Diese enorme Angst vor der Offenlegung der sexuellen Orientierung im familiären Umfeld und einer damit verbundenen Ausgrenzung gibt es leider auch heute noch und sie kann wie im vorliegenden Fall tatsächlich eine erfolgreiche HIV-Prävention verhindern. Dem Patienten hätte in seiner Situation vielleicht eine langwirksame PrEP weitergeholfen, die i.m. verabreicht werden kann.
Eine solche Möglichkeit bietet jetzt der Integrasehemmer Cabotegravir, ein HIV-Medikament, das über einen Zeitraum von zwei Monaten effektive Wirkspiegel aufrechterhalten kann. In den USA steht die Substanz bereits zur HIV-Präexpositionsprophylaxe zur Verfügung (Studien HPTN083 & HPTN084). In Europa läuft derzeit noch die Prüfung auf eine entsprechende Zulassung.

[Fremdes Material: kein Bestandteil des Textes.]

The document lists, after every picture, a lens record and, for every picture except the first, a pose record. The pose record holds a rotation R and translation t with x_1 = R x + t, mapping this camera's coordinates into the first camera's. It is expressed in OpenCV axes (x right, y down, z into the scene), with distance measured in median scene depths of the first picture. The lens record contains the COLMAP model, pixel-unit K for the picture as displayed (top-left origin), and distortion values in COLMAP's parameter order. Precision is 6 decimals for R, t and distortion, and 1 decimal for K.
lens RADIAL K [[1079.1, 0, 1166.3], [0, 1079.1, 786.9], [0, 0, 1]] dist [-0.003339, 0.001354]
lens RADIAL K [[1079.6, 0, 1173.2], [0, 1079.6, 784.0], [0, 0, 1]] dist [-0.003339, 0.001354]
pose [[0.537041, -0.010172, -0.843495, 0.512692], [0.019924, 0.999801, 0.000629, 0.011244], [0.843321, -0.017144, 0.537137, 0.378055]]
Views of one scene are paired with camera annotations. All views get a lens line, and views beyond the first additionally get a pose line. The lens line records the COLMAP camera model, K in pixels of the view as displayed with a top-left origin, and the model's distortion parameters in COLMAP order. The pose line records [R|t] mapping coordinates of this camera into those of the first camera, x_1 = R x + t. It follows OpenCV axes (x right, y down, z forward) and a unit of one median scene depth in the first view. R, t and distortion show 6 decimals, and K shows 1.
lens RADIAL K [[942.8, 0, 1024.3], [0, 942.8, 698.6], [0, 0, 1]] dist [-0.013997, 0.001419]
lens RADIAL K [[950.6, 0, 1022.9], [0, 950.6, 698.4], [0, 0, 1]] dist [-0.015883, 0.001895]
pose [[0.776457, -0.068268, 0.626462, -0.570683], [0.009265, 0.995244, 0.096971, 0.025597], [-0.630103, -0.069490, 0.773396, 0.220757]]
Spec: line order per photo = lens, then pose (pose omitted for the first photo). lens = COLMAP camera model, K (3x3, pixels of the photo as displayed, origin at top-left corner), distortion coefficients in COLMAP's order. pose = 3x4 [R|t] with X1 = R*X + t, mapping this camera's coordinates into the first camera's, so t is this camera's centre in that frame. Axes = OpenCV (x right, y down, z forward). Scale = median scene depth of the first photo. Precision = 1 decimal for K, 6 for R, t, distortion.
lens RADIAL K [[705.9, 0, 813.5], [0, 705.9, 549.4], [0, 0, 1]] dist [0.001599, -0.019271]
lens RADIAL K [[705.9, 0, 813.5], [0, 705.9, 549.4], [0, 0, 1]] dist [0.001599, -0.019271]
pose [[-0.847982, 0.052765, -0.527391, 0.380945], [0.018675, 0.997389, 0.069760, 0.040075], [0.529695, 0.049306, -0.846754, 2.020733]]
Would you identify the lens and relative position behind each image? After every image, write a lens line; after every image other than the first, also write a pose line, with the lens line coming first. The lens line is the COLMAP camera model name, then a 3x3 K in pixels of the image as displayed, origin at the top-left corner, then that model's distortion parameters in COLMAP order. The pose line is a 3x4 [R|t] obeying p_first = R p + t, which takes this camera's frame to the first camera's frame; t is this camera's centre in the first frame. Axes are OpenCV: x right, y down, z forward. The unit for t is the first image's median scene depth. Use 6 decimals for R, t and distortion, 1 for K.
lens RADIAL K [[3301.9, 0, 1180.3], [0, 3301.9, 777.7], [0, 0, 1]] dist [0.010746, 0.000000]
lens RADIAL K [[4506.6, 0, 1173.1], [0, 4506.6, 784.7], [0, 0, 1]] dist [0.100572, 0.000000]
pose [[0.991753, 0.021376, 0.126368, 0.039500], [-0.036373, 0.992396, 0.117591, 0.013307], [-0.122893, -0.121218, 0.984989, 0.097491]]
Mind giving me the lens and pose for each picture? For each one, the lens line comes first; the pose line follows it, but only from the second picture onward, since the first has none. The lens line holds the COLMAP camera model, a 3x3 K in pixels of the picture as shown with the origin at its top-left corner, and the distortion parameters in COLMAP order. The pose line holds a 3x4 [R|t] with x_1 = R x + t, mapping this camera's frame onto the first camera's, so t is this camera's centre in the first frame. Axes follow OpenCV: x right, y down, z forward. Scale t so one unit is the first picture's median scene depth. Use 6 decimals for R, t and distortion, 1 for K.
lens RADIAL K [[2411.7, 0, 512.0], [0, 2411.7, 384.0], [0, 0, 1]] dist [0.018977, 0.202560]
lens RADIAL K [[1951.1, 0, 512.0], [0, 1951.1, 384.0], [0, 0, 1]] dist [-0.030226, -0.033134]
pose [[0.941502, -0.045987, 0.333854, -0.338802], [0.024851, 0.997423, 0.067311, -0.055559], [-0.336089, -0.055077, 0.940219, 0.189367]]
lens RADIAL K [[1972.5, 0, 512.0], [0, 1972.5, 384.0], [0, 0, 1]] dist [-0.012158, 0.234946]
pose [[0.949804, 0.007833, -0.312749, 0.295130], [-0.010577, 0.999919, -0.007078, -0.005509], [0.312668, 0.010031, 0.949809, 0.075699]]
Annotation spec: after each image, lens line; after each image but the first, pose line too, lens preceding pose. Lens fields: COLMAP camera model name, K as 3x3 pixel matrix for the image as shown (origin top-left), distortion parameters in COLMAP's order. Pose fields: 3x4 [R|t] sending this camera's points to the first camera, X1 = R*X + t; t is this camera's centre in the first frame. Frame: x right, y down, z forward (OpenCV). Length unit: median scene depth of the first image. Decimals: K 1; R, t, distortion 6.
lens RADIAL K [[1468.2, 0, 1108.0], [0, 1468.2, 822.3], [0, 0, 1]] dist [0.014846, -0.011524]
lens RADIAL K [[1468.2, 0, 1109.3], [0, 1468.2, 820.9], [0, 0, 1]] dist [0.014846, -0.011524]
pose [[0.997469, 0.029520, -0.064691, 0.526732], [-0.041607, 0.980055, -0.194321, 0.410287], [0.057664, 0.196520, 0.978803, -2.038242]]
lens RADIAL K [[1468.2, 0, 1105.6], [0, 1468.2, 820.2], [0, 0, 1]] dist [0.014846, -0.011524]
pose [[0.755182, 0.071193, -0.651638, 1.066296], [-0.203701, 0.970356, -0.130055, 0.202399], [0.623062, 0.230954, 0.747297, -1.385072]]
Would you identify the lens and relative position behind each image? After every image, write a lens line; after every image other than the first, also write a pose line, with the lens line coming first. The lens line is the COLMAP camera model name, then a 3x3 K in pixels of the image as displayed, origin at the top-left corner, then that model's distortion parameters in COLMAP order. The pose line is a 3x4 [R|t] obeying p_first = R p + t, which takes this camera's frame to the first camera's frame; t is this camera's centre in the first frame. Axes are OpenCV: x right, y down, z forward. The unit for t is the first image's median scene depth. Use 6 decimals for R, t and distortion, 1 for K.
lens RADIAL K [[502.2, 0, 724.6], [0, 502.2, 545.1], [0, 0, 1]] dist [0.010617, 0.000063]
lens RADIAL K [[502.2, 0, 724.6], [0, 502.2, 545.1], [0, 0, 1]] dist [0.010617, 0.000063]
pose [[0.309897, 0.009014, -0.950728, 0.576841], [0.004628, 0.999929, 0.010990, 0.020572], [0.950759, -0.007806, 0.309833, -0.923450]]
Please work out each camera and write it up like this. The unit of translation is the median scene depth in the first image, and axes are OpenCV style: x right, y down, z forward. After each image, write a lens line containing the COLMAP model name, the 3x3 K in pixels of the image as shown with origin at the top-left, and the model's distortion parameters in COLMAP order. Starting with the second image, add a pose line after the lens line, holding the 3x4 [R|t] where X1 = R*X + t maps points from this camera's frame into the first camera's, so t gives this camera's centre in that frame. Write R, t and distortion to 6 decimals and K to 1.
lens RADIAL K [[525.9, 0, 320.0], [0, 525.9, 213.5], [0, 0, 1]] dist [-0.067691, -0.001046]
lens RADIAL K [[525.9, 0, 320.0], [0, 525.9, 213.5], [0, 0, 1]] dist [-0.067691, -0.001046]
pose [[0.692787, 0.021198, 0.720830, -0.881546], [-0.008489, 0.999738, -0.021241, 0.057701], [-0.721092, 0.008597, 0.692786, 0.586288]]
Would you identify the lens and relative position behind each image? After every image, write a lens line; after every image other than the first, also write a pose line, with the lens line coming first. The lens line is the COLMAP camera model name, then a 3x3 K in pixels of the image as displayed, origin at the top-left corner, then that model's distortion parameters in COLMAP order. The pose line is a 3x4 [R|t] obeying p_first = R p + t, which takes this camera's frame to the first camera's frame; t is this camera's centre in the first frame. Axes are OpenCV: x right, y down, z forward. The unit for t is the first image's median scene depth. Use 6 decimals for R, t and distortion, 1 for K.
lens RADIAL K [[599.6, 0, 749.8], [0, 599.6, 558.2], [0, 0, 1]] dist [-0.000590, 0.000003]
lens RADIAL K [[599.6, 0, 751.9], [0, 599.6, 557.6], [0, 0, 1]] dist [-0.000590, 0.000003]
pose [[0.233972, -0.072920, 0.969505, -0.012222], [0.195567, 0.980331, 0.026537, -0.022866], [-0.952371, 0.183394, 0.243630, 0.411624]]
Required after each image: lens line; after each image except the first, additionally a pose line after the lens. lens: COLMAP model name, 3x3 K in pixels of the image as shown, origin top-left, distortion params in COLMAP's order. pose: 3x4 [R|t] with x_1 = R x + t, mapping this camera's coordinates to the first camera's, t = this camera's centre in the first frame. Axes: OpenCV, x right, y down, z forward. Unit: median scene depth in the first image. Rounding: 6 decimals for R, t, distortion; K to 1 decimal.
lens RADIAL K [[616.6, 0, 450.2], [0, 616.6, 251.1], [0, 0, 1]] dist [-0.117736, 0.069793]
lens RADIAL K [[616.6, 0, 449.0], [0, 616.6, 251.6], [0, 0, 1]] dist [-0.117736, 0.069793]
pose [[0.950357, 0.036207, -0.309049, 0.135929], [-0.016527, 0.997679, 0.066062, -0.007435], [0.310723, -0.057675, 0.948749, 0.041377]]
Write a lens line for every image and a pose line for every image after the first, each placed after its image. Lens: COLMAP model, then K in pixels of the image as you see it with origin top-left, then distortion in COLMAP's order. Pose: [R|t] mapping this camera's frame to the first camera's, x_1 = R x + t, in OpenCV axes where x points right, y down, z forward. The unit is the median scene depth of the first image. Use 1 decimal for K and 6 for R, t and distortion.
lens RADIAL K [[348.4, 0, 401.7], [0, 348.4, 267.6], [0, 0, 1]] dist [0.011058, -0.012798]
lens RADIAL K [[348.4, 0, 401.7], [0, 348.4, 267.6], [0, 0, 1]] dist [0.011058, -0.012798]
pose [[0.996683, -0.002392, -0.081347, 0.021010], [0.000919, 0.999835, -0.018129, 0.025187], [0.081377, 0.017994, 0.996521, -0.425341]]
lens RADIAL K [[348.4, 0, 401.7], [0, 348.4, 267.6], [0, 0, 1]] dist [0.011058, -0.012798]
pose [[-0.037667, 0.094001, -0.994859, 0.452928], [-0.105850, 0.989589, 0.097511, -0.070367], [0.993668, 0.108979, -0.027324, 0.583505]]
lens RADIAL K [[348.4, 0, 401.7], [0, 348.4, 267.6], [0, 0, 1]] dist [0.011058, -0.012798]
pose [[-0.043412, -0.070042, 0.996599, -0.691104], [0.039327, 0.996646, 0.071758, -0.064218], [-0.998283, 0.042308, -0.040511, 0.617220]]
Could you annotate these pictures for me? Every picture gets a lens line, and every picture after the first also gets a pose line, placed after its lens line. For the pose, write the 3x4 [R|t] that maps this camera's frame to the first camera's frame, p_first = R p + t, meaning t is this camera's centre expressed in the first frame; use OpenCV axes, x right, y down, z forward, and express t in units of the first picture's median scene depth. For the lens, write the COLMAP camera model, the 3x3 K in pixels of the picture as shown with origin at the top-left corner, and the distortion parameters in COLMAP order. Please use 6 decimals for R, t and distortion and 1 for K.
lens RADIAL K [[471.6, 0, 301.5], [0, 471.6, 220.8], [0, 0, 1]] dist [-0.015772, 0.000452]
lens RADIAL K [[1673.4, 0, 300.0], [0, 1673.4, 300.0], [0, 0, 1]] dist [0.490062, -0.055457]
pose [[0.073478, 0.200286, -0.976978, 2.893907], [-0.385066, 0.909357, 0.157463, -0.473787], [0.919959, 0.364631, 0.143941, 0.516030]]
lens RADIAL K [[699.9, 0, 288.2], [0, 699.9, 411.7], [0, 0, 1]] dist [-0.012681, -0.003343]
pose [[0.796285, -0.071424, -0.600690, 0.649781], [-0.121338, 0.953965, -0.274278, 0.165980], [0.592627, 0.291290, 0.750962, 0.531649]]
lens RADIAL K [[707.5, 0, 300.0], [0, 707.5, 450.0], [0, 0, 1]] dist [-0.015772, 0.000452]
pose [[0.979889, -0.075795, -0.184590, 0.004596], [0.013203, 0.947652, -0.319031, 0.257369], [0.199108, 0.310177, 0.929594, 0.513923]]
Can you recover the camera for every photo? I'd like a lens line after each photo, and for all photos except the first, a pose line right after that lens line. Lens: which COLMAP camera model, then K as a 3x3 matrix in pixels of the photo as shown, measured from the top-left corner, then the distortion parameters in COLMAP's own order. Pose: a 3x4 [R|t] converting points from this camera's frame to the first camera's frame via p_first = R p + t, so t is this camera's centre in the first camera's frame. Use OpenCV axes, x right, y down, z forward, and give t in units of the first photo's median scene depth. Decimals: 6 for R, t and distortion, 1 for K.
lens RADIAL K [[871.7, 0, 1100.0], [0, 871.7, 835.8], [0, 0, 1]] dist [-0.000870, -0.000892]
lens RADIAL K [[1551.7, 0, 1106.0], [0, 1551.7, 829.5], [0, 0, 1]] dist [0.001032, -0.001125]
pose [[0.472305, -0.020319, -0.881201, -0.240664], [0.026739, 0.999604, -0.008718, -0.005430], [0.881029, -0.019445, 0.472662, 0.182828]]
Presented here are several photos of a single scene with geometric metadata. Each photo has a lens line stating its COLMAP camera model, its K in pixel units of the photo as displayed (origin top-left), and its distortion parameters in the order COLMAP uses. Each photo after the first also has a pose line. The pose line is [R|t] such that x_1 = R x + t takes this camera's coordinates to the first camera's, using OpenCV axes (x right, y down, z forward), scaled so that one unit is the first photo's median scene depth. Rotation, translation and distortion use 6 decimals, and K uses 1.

Bei der erneuten Vorstellung des Patienten wurde, wie bereits fünf Monate zuvor, eine STI diagnostiziert – diesmal eine Lues-Infektion. Folgerichtig hat der Hausarzt dem Patienten daraufhin auch einen HIV-Test angeboten, denn STI gehören zu den Indikatorerkrankungen für HIV (siehe Tabelle unten).